Sur le plan de l’efficacité, l’une des premières mesures organisationnelles de Lord Carrington a été de faire en sorte que toutes les réunions du Conseil de l’Atlantique Nord (principal organe de décision politique de l’OTAN) commencent à l’heure, soit à 10 heures précises. Même si certains ambassadeurs manquaient à l’appel, il lançait la réunion, en tapant du marteau, et il demandait que des responsables de deuxième ou troisième rang des pays concernés prennent la place de l’ambassadeur à la table. Non seulement Lord Carrington estimait que c’était une marque de respect envers les personnes présentes de commencer à l’heure, mais il voulait montrer que l’OTAN avait beaucoup à faire.
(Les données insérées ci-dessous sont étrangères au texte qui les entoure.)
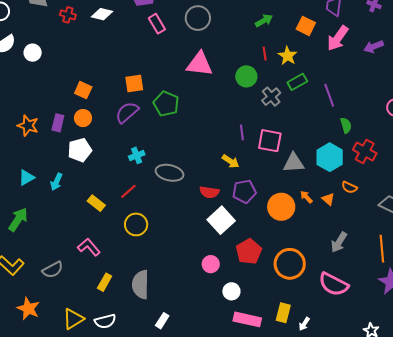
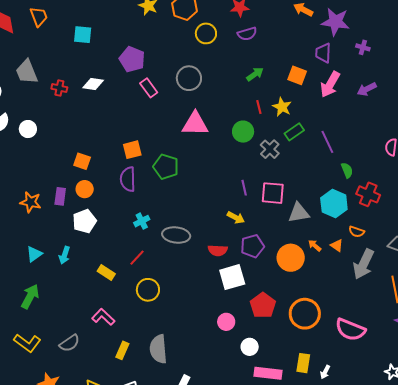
purple semicircle: (127, 112) -> (128, 179), turned -45
white square: (221, 220) -> (232, 277), turned 32
gray arrow: (339, 242) -> (364, 264), moved, size x1.4

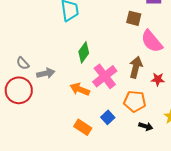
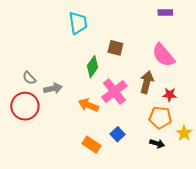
brown square: (134, 18) -> (115, 48), moved
orange pentagon: (135, 101) -> (160, 118), moved

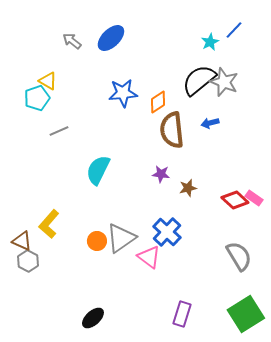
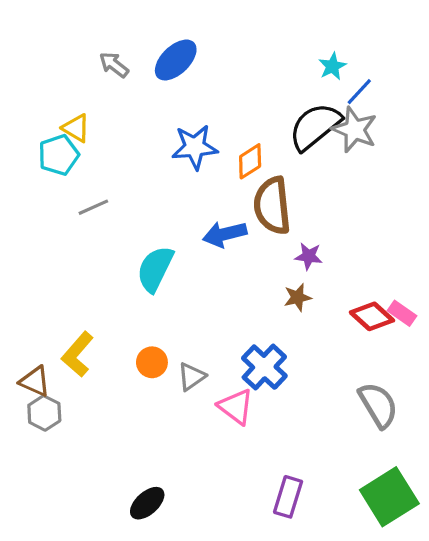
blue line: (234, 30) -> (359, 92), moved
blue arrow: (210, 123) -> (225, 234), moved, size x1.5
purple star: (161, 174) -> (309, 256), moved
gray triangle: (121, 238) -> (192, 377), size x0.6
orange circle: (97, 241) -> (152, 362), moved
Afin que les réunions du Conseil avancent bien, il a, comme ses prédécesseurs, mis habilement à profit les déjeuners informels privés du mardi avec les ambassadeurs pour déterminer les questions qui pourraient ou non être examinées à la réunion formelle du lendemain.

Lord Carrington s’est également donné beaucoup de mal pour représenter l’Alliance au mieux, de sorte que les Alliés et leurs responsables politiques nationaux adhèrent à son objectif et à sa mission. Dans ses mémoires, il a écrit qu’il se sentait le devoir d’exceller dans le domaine de la communication. Pour ce faire, il a cherché à multiplier et à varier les tribunes où il pouvait s’exprimer sur la mission et l’objectif de l’OTAN. Ses prises de parole publiques, soignées et maîtrisées, étaient le fruit d’un travail et d’une préparation de longue haleine. Avec l’aide des membres du Cabinet, et notamment de son directeur délégué, Marc Grossman, Lord Carrington préparait minutieusement ses rencontres avec la presse, en s’entraînant à répondre aux questions susceptibles de lui être posées, y compris les plus épineuses.

De surcroît, avec son épouse, ils n’ont pas ménagé leurs efforts pour être présents aux réceptions et événements mondains, y sacrifiant presque toutes leurs soirées, toujours dans le but de glaner de nouvelles informations et de mieux faire connaître l’OTAN.

Par ailleurs, Lord Carrington, qui a accordé une grande importance aux deux langues officielles de l’OTAN, l’anglais et le français, mais qui était conscient des difficultés que certains Alliés pouvaient rencontrer sur le plan linguistique, a veillé à ce que la communication demeure transparente et à ce qu’elle n’exclue aucun pays membre.

Lord Carrington lui-même a écrit qu’en tant que secrétaire général, il ressentait comme une frustration indéniable le fait que le principal dirigeant politique de l’OTAN dispose de peu d’outils formels pour exercer le pouvoir politique. Néanmoins, il vantait sa fonction, et l’on peut penser que celle-ci lui était chère. Ses collègues n’ont rien oublié de son professionnalisme, de son charisme et de sa gentillesse. Il est clair que ses collaborateurs et collègues les plus proches considéraient qu’il jouait un rôle important dans la définition de l’orientation de l’OTAN à l’époque. Il était sollicité pour aider à régler des questions complexes et litigieuses en temps de crise transatlantique, et son travail était apprécié et avait une grande influence. Selon ses propres termes, Lord Carrington était un dirigeant au service d’une institution, ce qui correspond parfaitement à l’héritage qu’il a laissé en matière de leadership.